Partial supervision for the FeTA challenge 2021
Fidon, Lucas, Aertsen, Michael, Shit, Suprosanna, Demaerel, Philippe, Ourselin, Sébastien, Deprest, Jan, Vercauteren, Tom
This paper describes our method for our participation in the FeTA challenge2021 (team name: TRABIT). The performance of convolutional neural networks for medical image segmentation is thought to correlate positively with the number of training data. The FeTA challenge does not restrict participants to using only the provided training data but also allows for using other publicly available sources. Yet, open access fetal brain data remains limited.
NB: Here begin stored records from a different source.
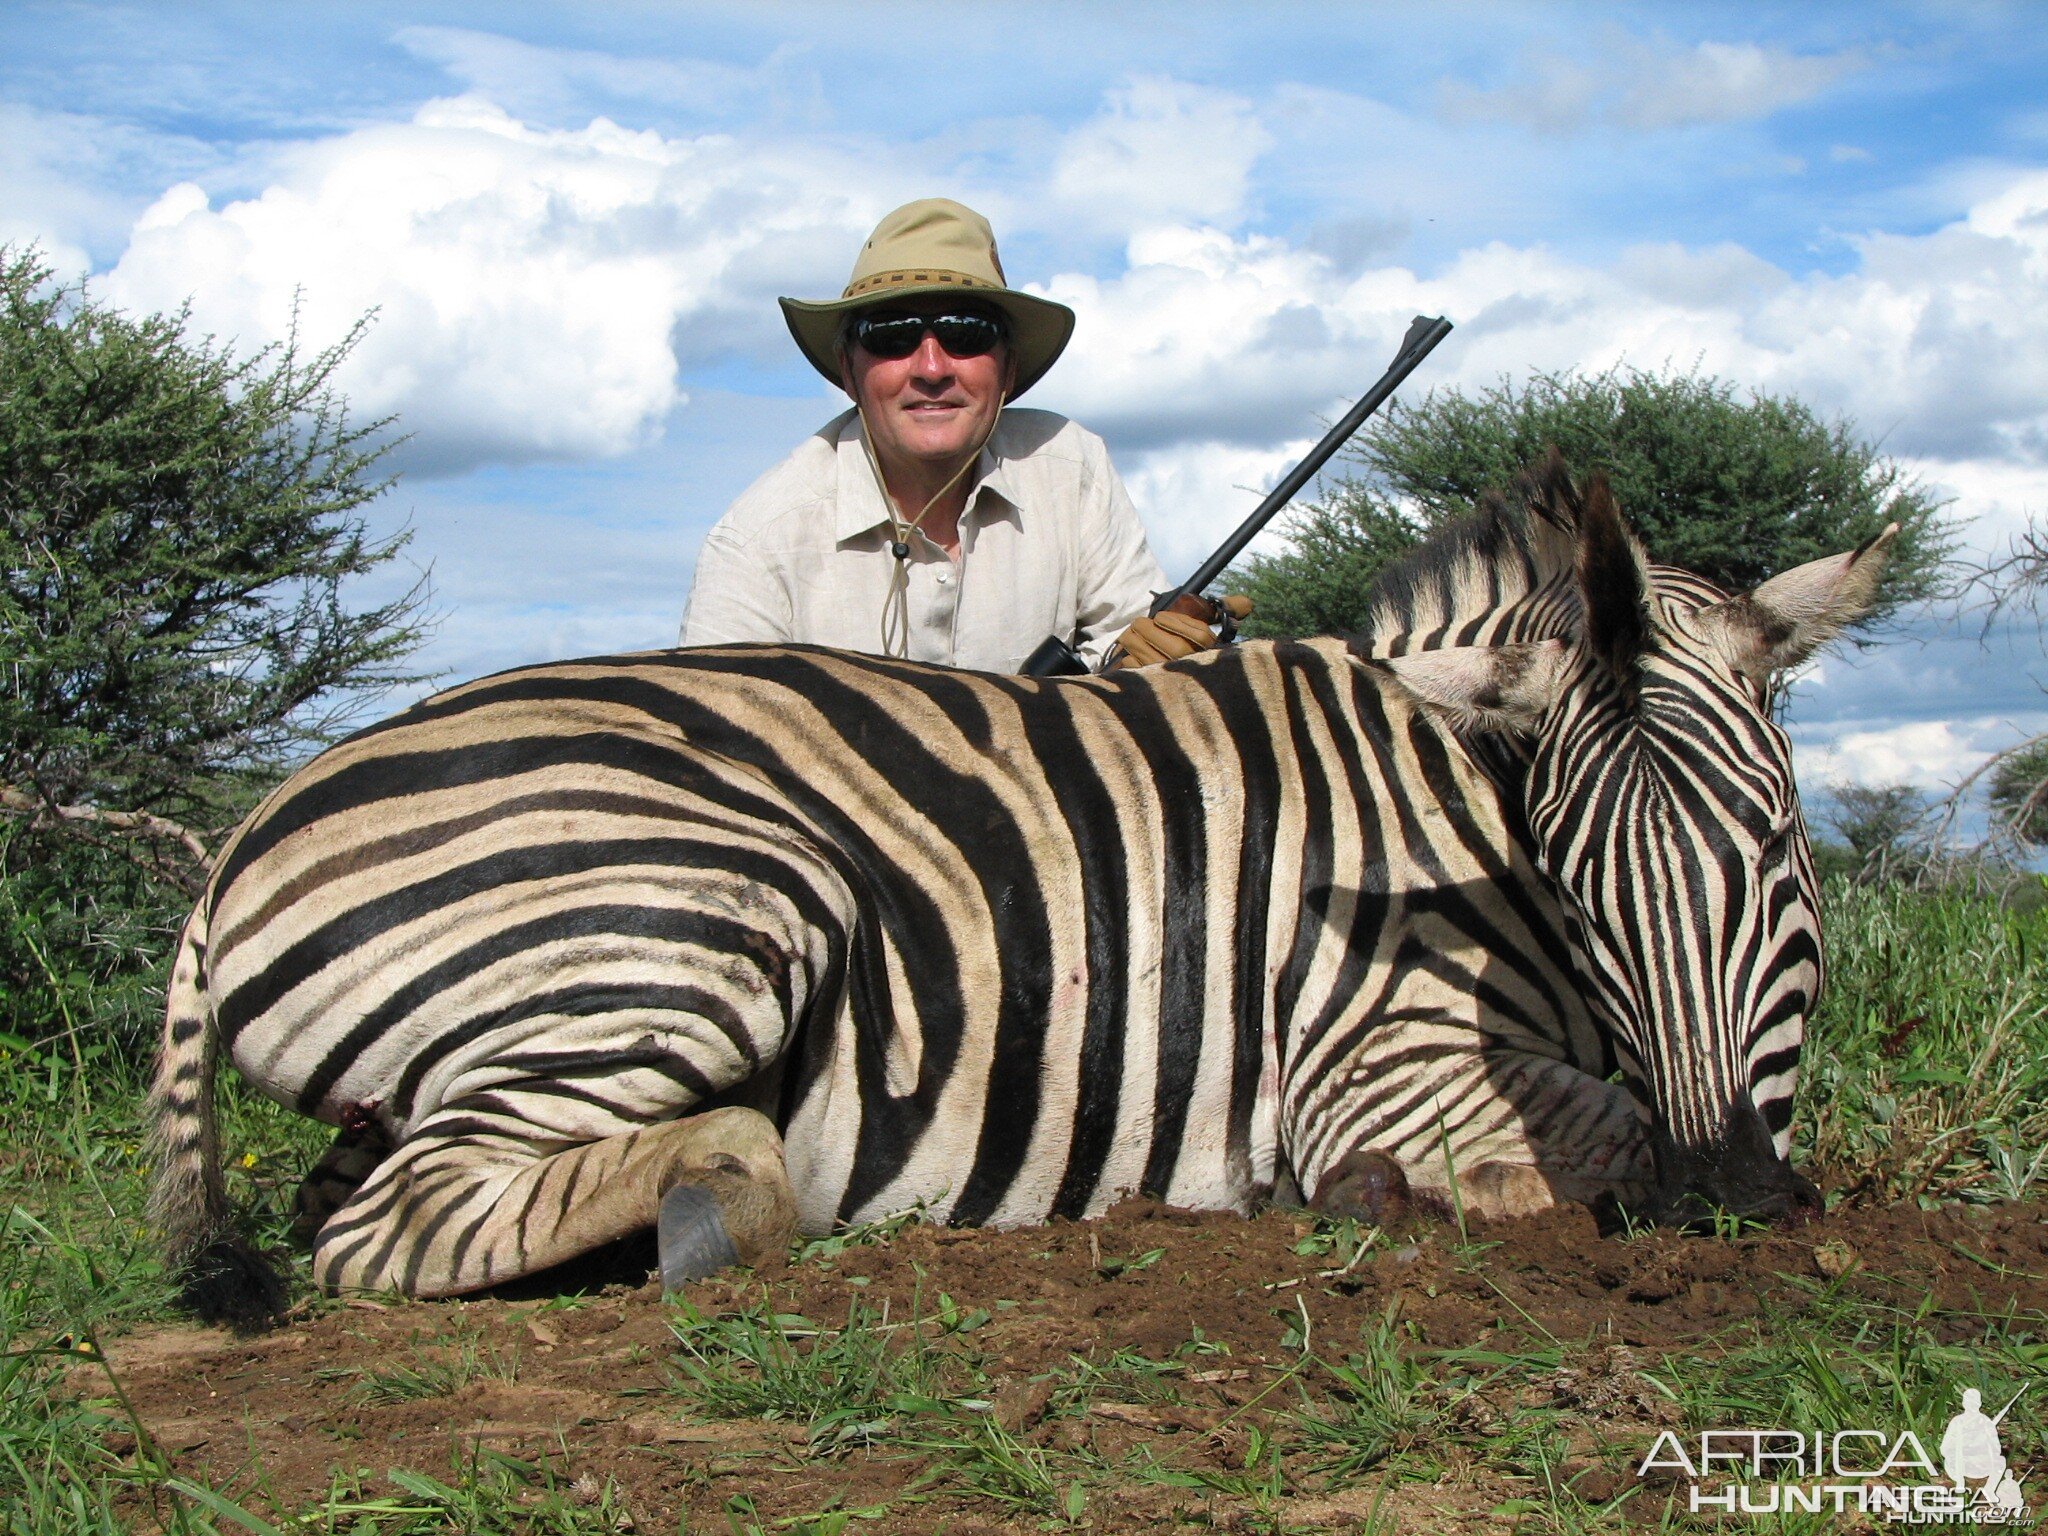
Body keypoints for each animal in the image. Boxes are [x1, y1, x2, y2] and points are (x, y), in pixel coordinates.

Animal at [155, 454, 1884, 1327]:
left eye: (1775, 848)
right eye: (1584, 890)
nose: (1730, 1204)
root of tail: (240, 842)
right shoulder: (1365, 1061)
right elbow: (1580, 1142)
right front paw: (1394, 1201)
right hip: (714, 915)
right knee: (393, 1225)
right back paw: (717, 1196)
An advantageous strategy could thus be to expand the training data to cover broader perinatal brain imaging sources. Perinatal brain MRIs, other than the FeTA challenge data, that are currently publicly available, span normal and pathological fetal atlases as well as neonatal scans. However, perinatal brain MRIs segmented in different datasets typically come with different annotation protocols. This makes it challenging to combine those datasets to train a deep neural network. We recently proposed a family of loss functions, the label-set loss functions, for partially supervised learning. Label-set loss functions allow to train deep neural networks with partially segmented images, i.e. segmentations in which some classes may be grouped into super-classes. We propose to use label-set loss functions to improve the segmentation performance of a state-of-the-art deep learning pipeline for multi-class fetal brain segmentation by merging several publicly available datasets. To promote generalisability, our approach does not introduce any additional hyper-parameters tuning.